乳房の発育は、女性ホルモンのエストロゲンにより起こります。エストロゲンは主に卵巣から分泌され、視床下部―下垂体―卵巣系により調節されています。その活性化が認められる場合に乳房が発育し、活性化の程度の差が実際の症状の差になると考えられています。

一時的なエストロゲンの活性化により、思春期以前の女児にも乳房腫大が起こることがあります。
その一つは生後6カ月から3歳ごろの女児に認められる早発乳房です。症状が乳房腫大のみで、乳輪や乳頭の変化を伴わなければ、ほとんどは3歳ごろまでに小さくなっていきます。

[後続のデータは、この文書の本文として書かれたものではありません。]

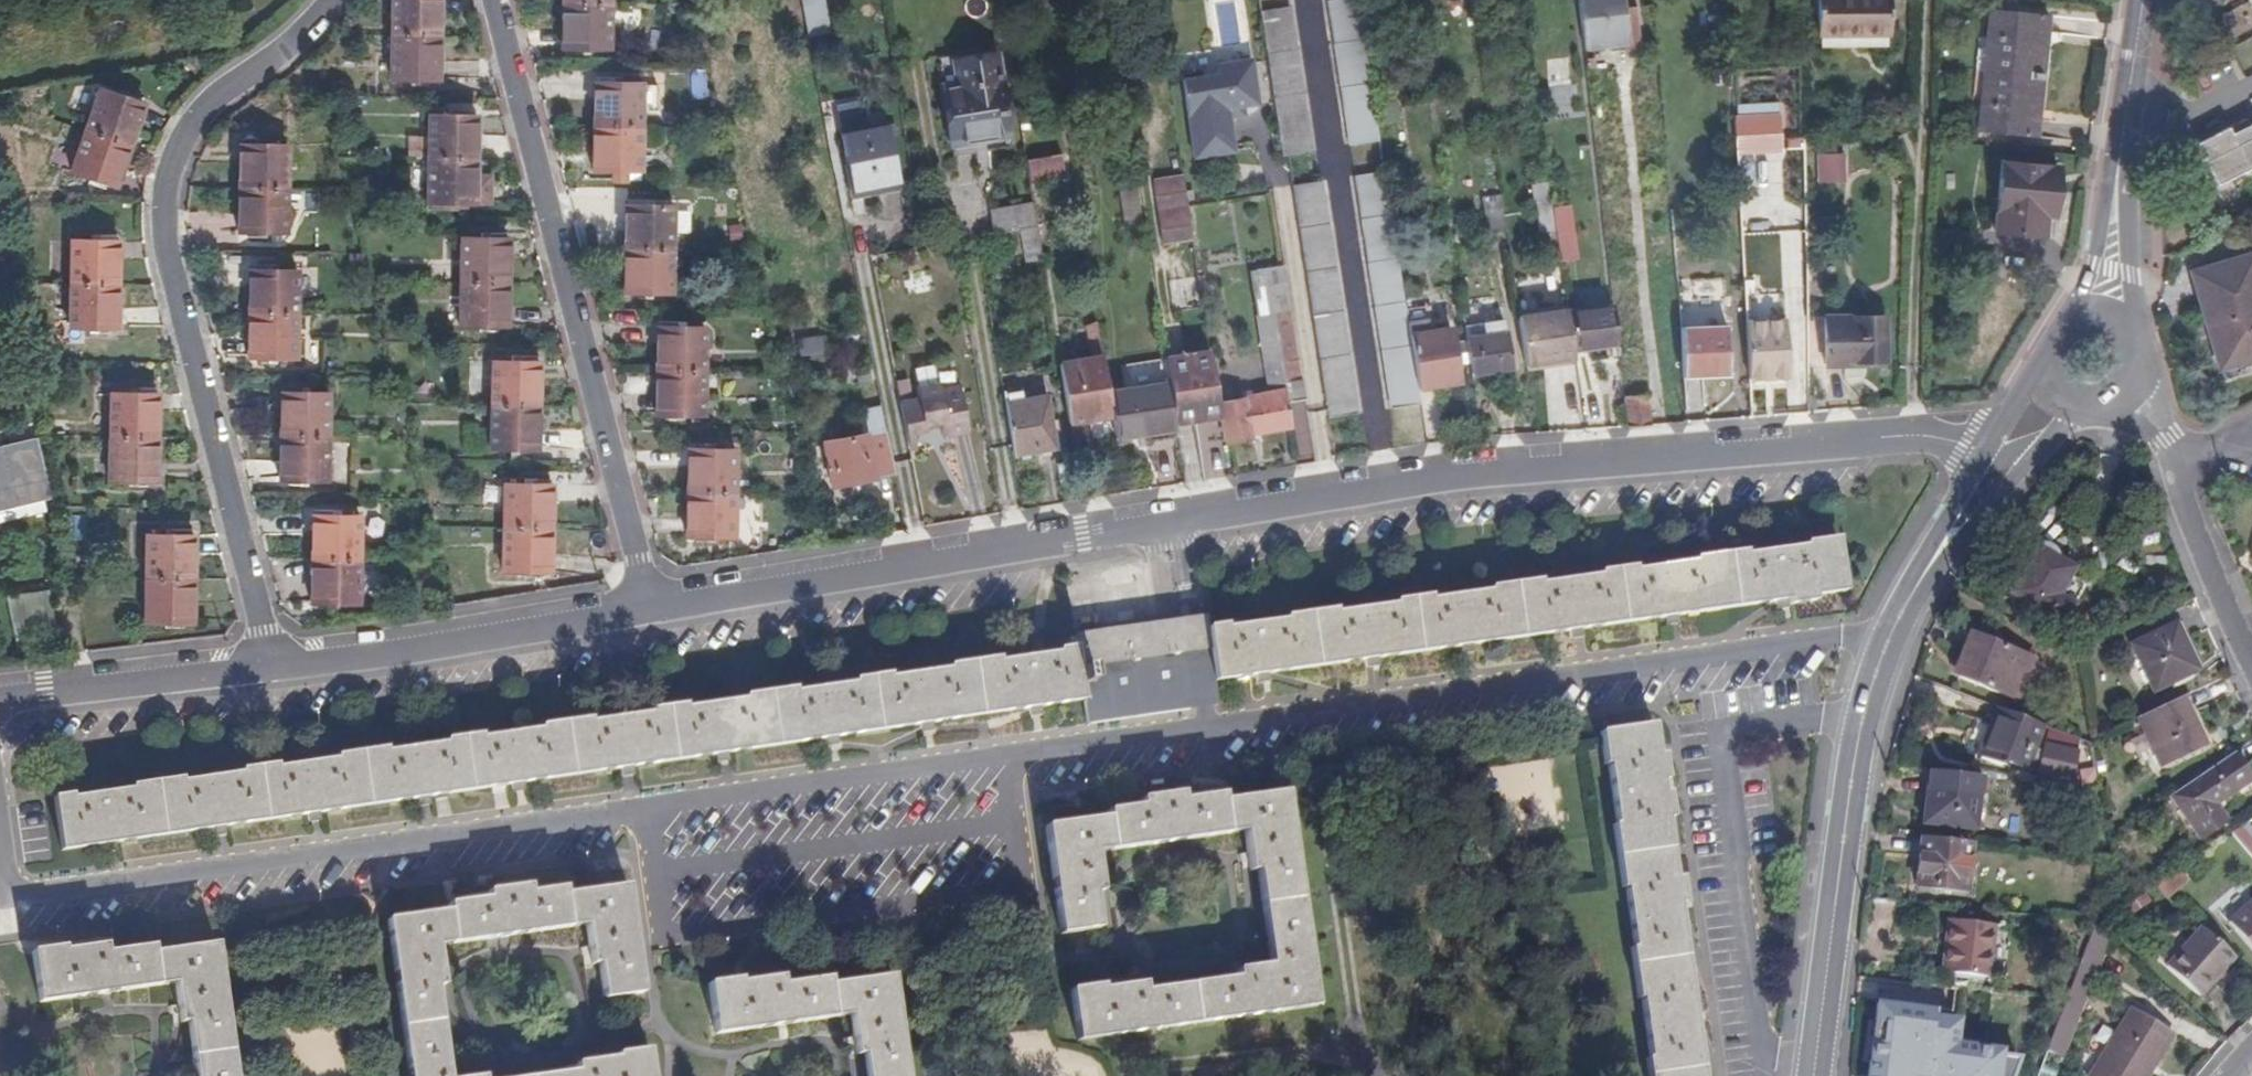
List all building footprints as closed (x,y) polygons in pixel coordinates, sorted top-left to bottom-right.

2つ目は6歳から7歳ごろの女児に認められる乳房腫大です。この時期も他の症状を認めない場合は、経過を観察するだけで良いことが多いのですが、急に身長が伸びたり、体毛が濃くなったり、腋毛や陰毛が生えてきたり、乳頭や乳輪の形状や色に変化があったり、外陰部の成熟(小陰唇の腫大や色素沈着)などの症状があれば、思春期早発症の可能性があるため精密検査が必要です。

7歳半以前に乳房腫大を認める場合は、かかりつけ医で相談してみてください。
診断には身長の伸びが重要なので、身長を記録した資料(母子手帳や幼稚園の健診記録など)があれば持参されるといいでしょう。